But this week, with Elsevier facing intense scrutiny over the resignation of all the editors and editorial board members of the journal Lingua, the company answered back with some specifics. But the answer -- and especially the claim that Elsevier founded the journal -- appears to have only intensified the criticism. While Elsevier has faced protest resignations in the past, this one has people talking, including people in the corporate world, not just the academic world. Fortune wrote of a "mutiny" as evidence that "cracks are widening in the fortress of academic publishing."

The editors of Lingua, one of the leading journals in linguistics, had asked Elsevier to turn over control of the journal to a collective of editors and to operate the journal under the principles of open access. In the response detailing why it would not do so, Elsevier gave this as one reason: "Elsevier cannot agree to this as we have invested considerable amount of time, money and other resources into making it a respected journal in its field. We founded Lingua 66 years ago."

To Elsevier's critics, that answer distorted history.

In a widely circulated email, Johan Rooryck, executive editor of the journal and professor of French linguistics at Leiden University, in the Netherlands, said the claim was false. "Lingua was founded in 1949 by Albert Willem de Groot (1892-1963) and Anton Reichling (1898-1986), two Dutch structuralist linguists. It was originally published by North Holland, a Dutch publishing house, that was purchased by Elsevier …. Elsevier didn't build that." (The purchase was in the 1980s.)

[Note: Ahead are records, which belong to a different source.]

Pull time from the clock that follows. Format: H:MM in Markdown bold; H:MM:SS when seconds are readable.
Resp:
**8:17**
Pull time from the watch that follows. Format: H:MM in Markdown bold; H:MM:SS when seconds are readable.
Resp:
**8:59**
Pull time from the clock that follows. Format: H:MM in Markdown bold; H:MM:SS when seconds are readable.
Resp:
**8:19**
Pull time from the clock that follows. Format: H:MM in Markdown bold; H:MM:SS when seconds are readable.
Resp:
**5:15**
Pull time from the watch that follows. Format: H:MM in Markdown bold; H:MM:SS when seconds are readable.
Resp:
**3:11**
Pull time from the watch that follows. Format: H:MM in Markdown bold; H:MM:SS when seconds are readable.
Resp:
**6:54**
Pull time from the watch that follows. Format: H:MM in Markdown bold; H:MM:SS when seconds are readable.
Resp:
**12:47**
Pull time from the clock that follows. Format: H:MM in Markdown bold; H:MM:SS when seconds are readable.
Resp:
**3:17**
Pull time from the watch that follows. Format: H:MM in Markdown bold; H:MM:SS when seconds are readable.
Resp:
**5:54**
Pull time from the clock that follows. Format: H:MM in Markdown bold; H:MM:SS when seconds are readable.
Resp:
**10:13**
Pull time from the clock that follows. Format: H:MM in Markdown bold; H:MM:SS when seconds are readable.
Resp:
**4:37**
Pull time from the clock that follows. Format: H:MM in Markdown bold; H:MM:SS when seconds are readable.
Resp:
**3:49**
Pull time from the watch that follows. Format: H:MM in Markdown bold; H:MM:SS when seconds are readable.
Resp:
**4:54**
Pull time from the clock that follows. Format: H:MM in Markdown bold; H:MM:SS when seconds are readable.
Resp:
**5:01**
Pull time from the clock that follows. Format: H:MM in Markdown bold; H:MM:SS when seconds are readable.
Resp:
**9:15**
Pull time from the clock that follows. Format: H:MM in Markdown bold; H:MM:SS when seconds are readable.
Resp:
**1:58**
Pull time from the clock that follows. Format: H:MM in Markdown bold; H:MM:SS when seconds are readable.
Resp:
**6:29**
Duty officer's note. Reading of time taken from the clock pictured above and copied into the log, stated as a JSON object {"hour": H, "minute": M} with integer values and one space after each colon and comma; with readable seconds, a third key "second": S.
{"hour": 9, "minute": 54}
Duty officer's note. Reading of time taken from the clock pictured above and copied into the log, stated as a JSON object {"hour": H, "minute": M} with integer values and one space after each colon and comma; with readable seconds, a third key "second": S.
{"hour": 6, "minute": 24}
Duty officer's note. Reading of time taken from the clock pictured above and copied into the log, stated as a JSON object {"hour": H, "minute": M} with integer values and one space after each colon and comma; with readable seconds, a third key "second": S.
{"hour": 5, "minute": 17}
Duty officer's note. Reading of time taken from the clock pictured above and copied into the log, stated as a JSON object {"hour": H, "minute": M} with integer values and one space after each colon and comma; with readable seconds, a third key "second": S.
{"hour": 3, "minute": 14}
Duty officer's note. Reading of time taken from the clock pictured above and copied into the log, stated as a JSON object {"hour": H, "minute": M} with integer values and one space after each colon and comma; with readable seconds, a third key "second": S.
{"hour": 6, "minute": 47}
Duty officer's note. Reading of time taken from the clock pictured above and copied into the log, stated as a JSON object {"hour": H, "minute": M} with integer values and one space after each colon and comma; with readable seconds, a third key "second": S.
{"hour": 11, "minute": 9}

In an email to Inside Higher Ed, Rooryck supplied pages from Lingua, prior to the Elsevier purchase, that noted North Holland as the publisher.

Others took issue with the Elsevier statement that it could not afford to charge low-cost fees to authors who wanted to publish in Lingua and also make their work available free online. (Elsevier does allow such publication for fees many consider high.) Elsevier said the prices desired by open-access advocates were impossible to meet. But Martin Paul Eve, senior lecturer in literature, technology and publishing at the University of London, published a critique of that statement, arguing that plenty of journals charge lower fees.

"What is 'sustainable' for Elsevier is unsustainable for universities," Eve wrote.

Midday Thursday, Elsevier published a response (in comments to the original post) to the criticisms and said this on the question of whether it founded Lingua.

"This seems nuanced as well, it may come down to what one thinks 'we' means," the statement said. "When we acquire a publishing company, we embrace and adopt its history. To us, North Holland is Elsevier. Its staff became Elsevier employees. In any case, in talking about our long engagement with Lingua, or any other journal, we fully understand and recognize the invaluable contribution of generations of scholars whom we support and whose work we aim to facilitate and enhance both financially and logistically."

Rooryck said in an interview that the fight over who founded the journal reinforces his views on the importance of scholars insisting on new publishing models. He said "legally," Elsevier did buy North Holland, but "intellectually" it was wrong to claim that Elsevier created the journal, just as it's wrong for the company to have so much control over how knowledge is distributed.

"They cannot claim that they have founded the journal at all," he said. "The idea was entirely that of the two linguists …. The larger issue here of course is that they seem to claim intellectual ownership of achievements that they facilitated at best."